En conséquence, le système éducatif colonial veillait à ce que chaque information fournie dans le but de créer un esprit colonisé s’éloigne soigneusement des mondes idéalistes, des idées abstraites, des sentiments non palpables ; il veillait à ce que la conscience du colonisé ne soit pas stimulée et qu’elle n’entre pas en contact avec sa sensibilité. Le modus operandi du curriculum colonial a produit un modus vivendi prévisible du colonisé. Pour créer un esprit préoccupé par le travail plutôt que par la pensée, le programme colonial mettait l’accent sur un lexique ventant l’exécution et l’efficacité plutôt que l’introspection et la réflexion.

Cent ans plus tard, et il n’y a toujours aucun concept collectif d’une société meilleure pour les colonisés dans une Afrique avec des millions d’esprits transformés en robots commandés à distance. L’esprit ainsi transformé ne peut se frayer un chemin vers le monde idéal des rêves. Le conditionnement est destiné à limiter la possibilité d’un monde meilleur.

Le monde abstrait est d’une importance capitale pour le bien-être d’un peuple. Il leur permet d’imaginer d’autres façons de gérer leurs interactions avec la nature et les gens. Dans ce processus d’imagination, ils apprennent à s’aimer et à se respecter. Ils découvrent le but de leur vie ou plutôt le fixent ; ils théorisent des concepts à partir de l’observation ; ils se développent. L’esprit s’élargit naturellement lorsque vous le laissez faire. C’est ce développement qui est étouffé par le curriculum colonial.

C’est dans les idées apparemment abstraites du respect que se cultive le sens de la communauté et dans celles de l’amour que se construit la solidarité. Sans surprise, ce sont ces idées que l’éducation coloniale s’évertue à rendre “inutiles” parce qu’elles n’ont aucun lien avec le travail et le marché.

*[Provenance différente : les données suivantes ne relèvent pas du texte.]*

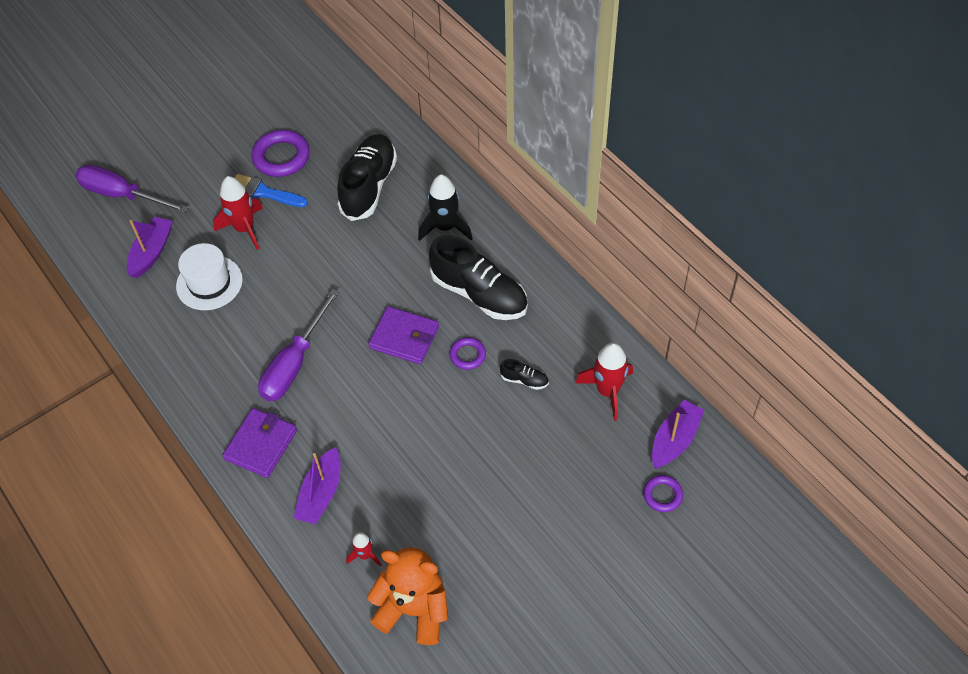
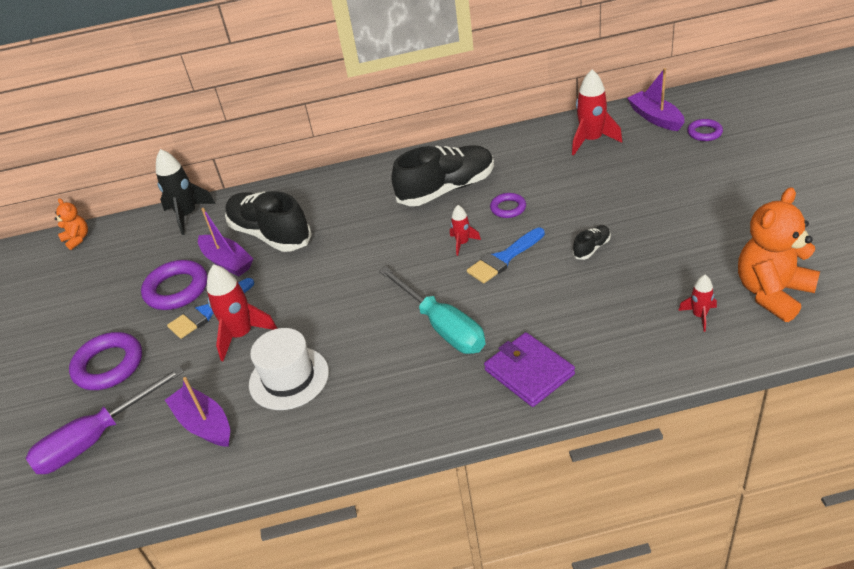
camera: 60 degrees left, 15 degrees down
purple screwdriver [258,289,339,401] -> turquoise screwdriver [379,267,485,354]
purple boat [294,447,340,525] -> purple boat moved to [198,208,253,276]
purple wallet [368,306,439,364] -> red rocket [450,205,481,256]
black rocket [418,175,473,241] -> black rocket moved to [156,149,216,235]
black shoe [500,359,549,390] -> black shoe moved to [573,225,611,260]
none -> orange teddy bear [54,198,88,250]
none -> purple ring [69,332,142,390]
none -> blue brush [467,228,545,283]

Le désordre sur notre continent persiste aussi parce que l’éducation colonial s’oppose à l’aiguisement constant de l’esprit – autour d’idées abstraites du bien et du mal – qui permet la découverte des voies de l’ordre. Dans la société africaine, ces idées sont transmises d’une génération à l’autre à travers un conte, un mythe, une légende, ou un proverbe. Ce n’étaient pas seulement des histoires qu’on racontait aux enfants ; c’étaient des approches pour éveiller et aiguiser l’esprit. Elles façonnaient l’esprit des jeunes gens pour qu’ils honorent, aiment et soignent les aînés, et pour qu’ils défendent jusqu’à la mort ce qui est partagé par la communauté.

Dans une société saine, les sciences et les arts sont inextricablement liés : les arts conçoivent l’idéal en repoussant les limites du possible tandis que les sciences naturelles tentent de mettre l’idéal en œuvre. Cependant, lorsque les sciences et les arts sont conçus dans l’optique du travail, aucun d’entre eux n’est capable de s’attaquer aux maux les plus profonds de la société en raison de l’absence de la conscience requise pour guérir le corps (sciences) et l’âme (arts).